Filter the entries below, keeping only lines with the word "pixels".

→ INFORMATION GIVEN:

━━━━━━━━━━━━━━━━━━━━━━━━━━━━━━

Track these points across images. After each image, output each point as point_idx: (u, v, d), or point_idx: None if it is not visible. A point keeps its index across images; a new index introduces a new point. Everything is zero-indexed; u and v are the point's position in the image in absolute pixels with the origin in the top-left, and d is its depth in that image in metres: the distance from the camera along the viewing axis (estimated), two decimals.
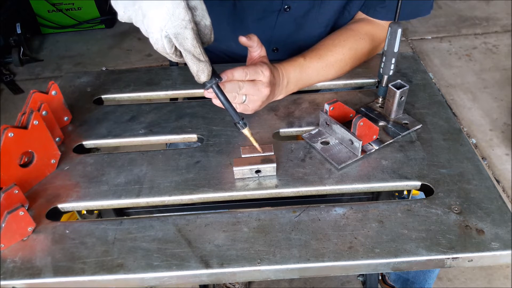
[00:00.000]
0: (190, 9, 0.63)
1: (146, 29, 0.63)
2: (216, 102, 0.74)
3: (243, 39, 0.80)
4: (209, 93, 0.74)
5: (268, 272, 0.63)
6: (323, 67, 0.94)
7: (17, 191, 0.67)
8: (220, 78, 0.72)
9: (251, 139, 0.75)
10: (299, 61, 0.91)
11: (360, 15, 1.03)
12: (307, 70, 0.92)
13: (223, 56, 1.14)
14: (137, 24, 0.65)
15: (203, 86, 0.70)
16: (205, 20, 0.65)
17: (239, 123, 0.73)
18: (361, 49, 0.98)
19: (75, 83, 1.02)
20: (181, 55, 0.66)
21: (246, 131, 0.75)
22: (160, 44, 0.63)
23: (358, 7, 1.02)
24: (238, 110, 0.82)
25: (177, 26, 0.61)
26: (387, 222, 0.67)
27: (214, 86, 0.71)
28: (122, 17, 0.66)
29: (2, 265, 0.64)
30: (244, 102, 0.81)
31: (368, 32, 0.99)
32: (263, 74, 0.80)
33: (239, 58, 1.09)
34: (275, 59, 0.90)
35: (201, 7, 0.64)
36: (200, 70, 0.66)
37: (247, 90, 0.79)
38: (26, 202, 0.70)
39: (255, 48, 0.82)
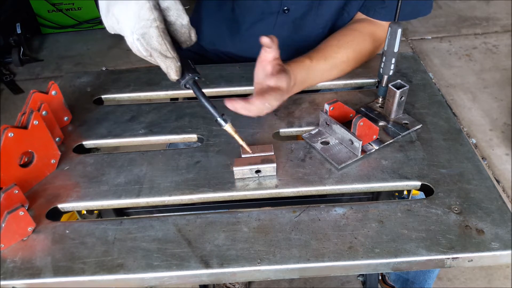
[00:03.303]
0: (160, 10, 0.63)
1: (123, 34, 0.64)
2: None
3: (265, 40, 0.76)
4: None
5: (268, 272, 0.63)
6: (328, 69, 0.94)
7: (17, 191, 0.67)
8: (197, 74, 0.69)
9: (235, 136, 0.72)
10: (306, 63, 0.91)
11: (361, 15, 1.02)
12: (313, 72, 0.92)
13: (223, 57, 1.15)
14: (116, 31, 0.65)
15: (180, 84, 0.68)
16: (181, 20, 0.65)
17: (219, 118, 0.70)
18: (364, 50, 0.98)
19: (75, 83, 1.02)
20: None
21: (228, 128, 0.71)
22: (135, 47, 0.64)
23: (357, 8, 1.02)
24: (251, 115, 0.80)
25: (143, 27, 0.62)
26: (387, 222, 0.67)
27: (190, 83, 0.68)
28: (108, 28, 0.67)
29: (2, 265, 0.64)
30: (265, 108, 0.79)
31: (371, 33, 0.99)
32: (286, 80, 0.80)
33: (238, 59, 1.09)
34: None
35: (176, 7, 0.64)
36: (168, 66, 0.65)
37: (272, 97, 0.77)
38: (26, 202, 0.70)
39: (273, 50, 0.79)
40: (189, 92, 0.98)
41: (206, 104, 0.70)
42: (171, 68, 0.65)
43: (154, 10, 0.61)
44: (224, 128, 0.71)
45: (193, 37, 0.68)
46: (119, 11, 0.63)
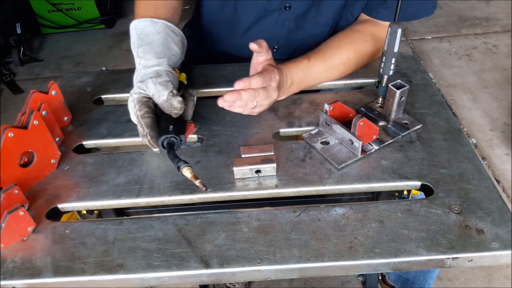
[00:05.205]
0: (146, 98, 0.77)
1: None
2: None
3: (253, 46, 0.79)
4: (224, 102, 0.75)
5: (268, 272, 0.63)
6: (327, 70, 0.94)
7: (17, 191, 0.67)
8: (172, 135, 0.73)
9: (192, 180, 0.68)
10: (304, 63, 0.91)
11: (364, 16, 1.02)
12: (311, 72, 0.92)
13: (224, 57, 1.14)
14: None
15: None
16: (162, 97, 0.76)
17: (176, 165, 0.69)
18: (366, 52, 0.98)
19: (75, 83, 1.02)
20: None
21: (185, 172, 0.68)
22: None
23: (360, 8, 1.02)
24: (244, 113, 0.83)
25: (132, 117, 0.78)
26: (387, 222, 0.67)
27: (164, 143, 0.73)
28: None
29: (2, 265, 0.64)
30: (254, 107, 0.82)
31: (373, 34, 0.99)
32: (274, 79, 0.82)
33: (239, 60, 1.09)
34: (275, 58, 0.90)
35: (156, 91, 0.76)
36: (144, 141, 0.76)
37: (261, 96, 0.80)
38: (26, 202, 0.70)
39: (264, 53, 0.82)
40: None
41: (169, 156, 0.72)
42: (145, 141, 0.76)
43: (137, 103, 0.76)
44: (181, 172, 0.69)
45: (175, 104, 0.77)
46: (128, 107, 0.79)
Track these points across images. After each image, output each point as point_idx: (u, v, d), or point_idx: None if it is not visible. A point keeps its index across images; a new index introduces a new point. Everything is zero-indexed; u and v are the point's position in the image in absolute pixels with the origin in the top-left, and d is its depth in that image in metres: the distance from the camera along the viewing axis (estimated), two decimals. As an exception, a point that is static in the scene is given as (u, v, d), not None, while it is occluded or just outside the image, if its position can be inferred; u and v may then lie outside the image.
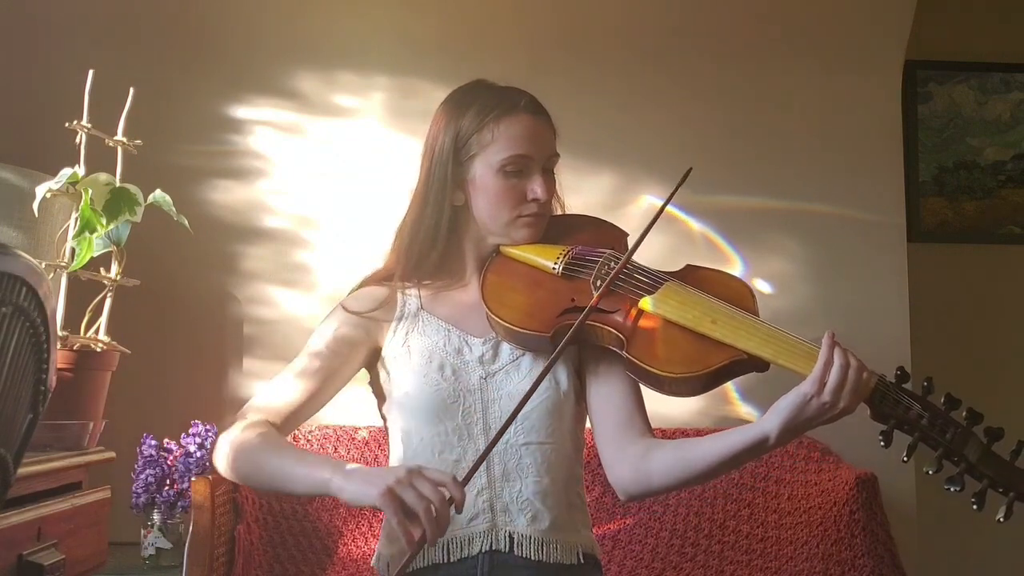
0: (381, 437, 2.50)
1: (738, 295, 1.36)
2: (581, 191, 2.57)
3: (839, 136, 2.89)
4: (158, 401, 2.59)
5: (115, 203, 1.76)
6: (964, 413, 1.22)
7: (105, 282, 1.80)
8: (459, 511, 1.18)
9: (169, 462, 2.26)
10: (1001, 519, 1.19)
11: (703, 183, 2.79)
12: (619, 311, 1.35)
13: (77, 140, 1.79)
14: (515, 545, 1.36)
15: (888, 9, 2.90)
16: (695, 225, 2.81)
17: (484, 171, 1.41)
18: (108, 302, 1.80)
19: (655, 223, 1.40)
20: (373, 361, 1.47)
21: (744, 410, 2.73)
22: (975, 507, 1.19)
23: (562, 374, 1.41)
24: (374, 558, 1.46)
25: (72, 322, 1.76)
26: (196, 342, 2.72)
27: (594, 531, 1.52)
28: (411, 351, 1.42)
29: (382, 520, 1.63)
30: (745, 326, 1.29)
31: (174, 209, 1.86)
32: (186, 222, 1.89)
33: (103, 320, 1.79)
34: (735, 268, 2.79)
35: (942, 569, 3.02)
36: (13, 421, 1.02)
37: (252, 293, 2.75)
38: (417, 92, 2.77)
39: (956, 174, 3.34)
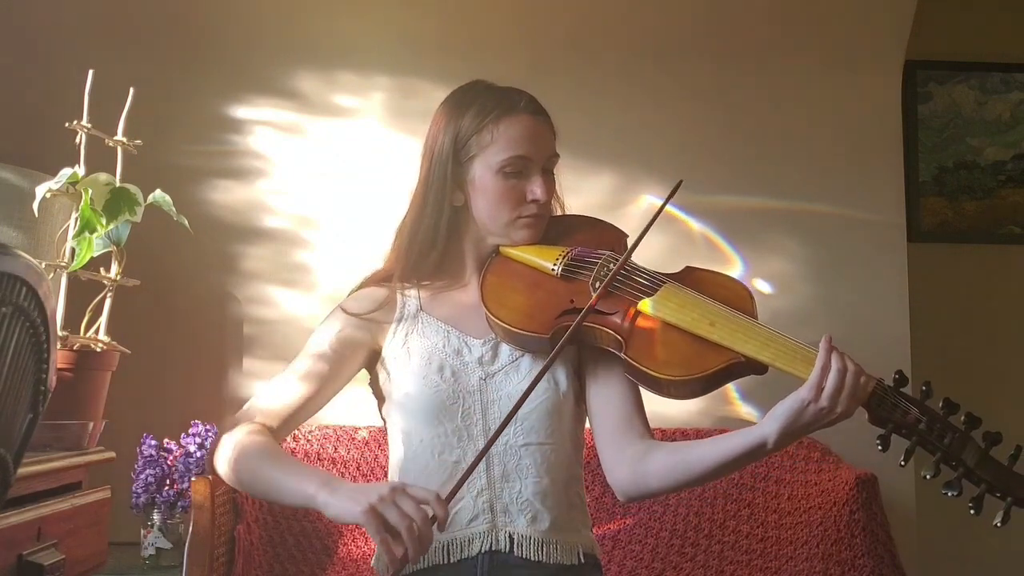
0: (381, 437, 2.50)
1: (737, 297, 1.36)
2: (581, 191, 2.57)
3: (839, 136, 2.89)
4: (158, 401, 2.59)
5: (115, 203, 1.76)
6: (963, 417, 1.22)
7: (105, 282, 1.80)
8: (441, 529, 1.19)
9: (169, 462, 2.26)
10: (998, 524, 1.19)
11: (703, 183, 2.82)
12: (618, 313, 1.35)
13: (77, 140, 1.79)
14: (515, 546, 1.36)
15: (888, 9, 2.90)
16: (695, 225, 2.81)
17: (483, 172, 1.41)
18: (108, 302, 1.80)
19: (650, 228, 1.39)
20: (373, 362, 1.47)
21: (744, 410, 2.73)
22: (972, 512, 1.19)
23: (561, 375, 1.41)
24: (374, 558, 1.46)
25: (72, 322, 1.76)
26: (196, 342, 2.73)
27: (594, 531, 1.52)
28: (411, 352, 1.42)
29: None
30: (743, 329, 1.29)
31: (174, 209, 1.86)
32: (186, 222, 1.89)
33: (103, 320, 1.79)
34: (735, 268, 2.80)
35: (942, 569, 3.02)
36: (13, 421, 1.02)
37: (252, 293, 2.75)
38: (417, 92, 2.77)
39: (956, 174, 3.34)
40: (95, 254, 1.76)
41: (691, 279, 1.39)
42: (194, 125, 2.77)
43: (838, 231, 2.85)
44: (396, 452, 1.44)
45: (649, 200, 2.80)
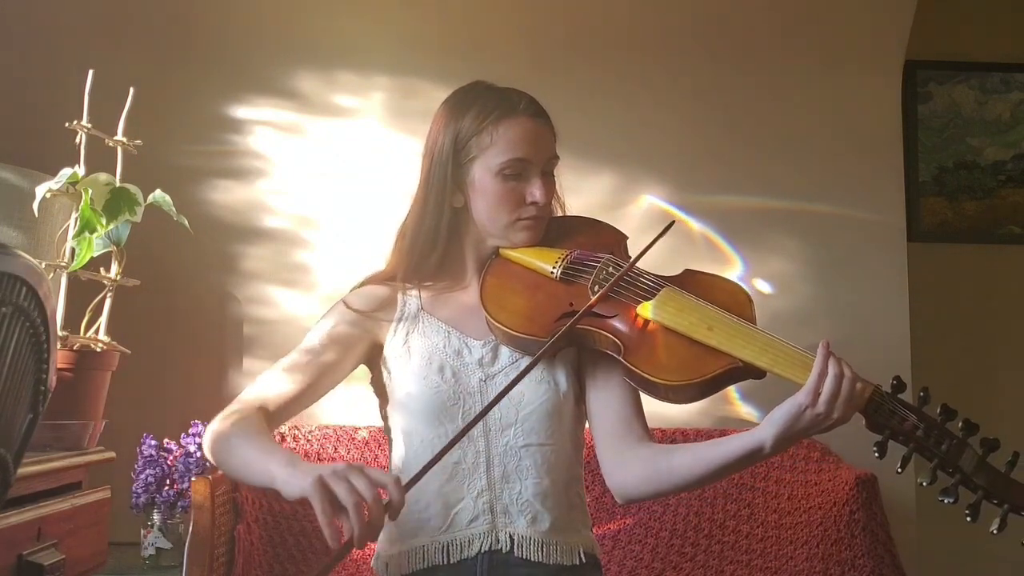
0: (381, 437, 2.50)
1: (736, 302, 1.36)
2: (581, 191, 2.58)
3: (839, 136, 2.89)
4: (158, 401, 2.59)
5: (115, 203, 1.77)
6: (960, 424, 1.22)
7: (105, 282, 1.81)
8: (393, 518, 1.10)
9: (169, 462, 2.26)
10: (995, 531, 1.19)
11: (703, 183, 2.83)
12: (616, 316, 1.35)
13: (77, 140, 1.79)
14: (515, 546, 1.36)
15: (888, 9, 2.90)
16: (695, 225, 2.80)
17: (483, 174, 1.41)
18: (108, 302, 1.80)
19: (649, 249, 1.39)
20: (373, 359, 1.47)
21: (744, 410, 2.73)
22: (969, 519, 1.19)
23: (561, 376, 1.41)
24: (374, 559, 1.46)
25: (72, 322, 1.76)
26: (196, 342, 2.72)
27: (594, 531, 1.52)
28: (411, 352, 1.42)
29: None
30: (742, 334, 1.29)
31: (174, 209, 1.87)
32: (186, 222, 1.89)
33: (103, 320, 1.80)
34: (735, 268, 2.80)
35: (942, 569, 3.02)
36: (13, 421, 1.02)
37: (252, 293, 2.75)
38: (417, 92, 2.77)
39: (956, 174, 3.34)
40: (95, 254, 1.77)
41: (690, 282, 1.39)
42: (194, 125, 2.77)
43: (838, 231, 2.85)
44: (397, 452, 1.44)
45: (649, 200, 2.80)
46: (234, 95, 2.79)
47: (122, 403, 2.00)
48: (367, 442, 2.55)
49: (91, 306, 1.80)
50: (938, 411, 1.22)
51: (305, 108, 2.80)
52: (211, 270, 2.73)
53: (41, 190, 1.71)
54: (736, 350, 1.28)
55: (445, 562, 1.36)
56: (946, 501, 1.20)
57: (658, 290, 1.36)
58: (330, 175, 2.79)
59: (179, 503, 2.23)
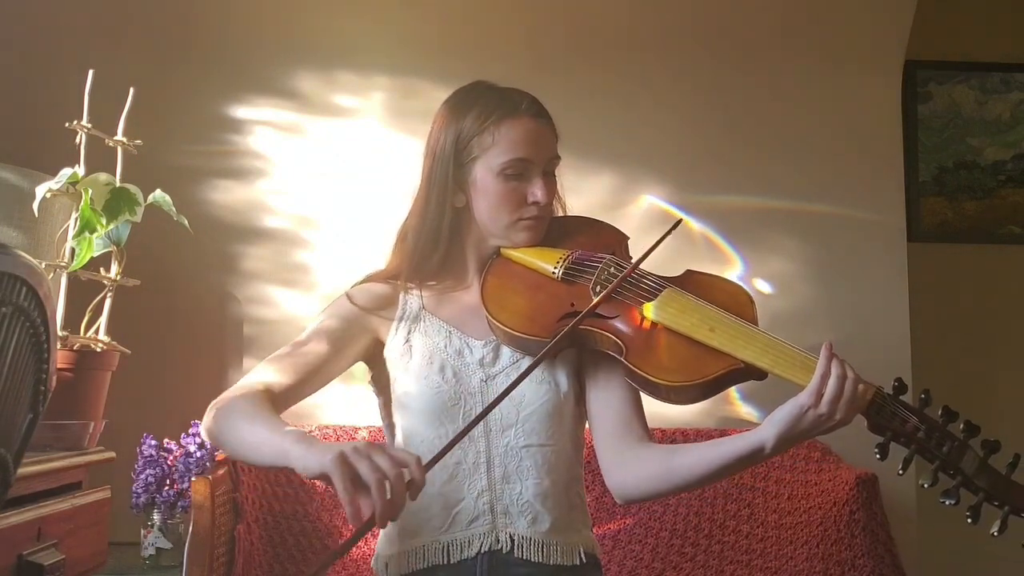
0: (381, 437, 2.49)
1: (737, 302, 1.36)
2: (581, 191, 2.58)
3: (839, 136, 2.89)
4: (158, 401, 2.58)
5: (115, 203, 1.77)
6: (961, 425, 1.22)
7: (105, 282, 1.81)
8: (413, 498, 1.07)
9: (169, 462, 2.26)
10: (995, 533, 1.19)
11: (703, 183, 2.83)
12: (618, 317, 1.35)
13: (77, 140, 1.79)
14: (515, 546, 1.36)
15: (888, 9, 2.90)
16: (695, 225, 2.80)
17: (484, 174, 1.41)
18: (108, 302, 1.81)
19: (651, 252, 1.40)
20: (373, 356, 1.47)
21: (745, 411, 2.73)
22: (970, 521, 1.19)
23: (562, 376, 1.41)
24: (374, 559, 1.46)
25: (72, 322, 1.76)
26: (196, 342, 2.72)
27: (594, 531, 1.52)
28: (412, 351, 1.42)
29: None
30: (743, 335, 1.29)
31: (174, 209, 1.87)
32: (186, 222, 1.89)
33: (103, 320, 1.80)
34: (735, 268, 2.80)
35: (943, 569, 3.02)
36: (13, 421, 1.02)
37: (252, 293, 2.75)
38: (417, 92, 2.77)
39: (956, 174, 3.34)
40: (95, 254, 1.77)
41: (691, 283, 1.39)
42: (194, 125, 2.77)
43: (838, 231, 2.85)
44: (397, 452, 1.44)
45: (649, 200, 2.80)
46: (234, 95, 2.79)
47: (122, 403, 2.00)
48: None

━━━━━━━━━━━━━━━━━━━━━━━━━━━━━━

→ ANSWER TO THIS PROBLEM:
Track these points across images. After each image, output each point as point_idx: (u, v, d), or point_idx: None if it is not visible. A point keeps its index across images; a new index introduces a new point. Everything is zero-indexed; u and v are the point's position in the image in absolute pixels with the origin in the top-left, and d is its depth in that image in metres: the distance from the camera along the viewing axis (estimated), two decimals.
Track these points across images. After each image, output each point as point_idx: (u, v, d), or point_idx: None if it is not visible. A point keeps its index across images; a new index introduces a new point. Everything is zero-indexed; u and v are the point's position in the image in absolute pixels with the origin in the top-left, and d is its depth in that image in metres: the distance from the camera along the viewing axis (estimated), two decimals. As an exception, a point that is static in the scene is given as (u, v, d), not None, while it is occluded or just outside the image, if its position can be inferred; u and v may then lie outside the image.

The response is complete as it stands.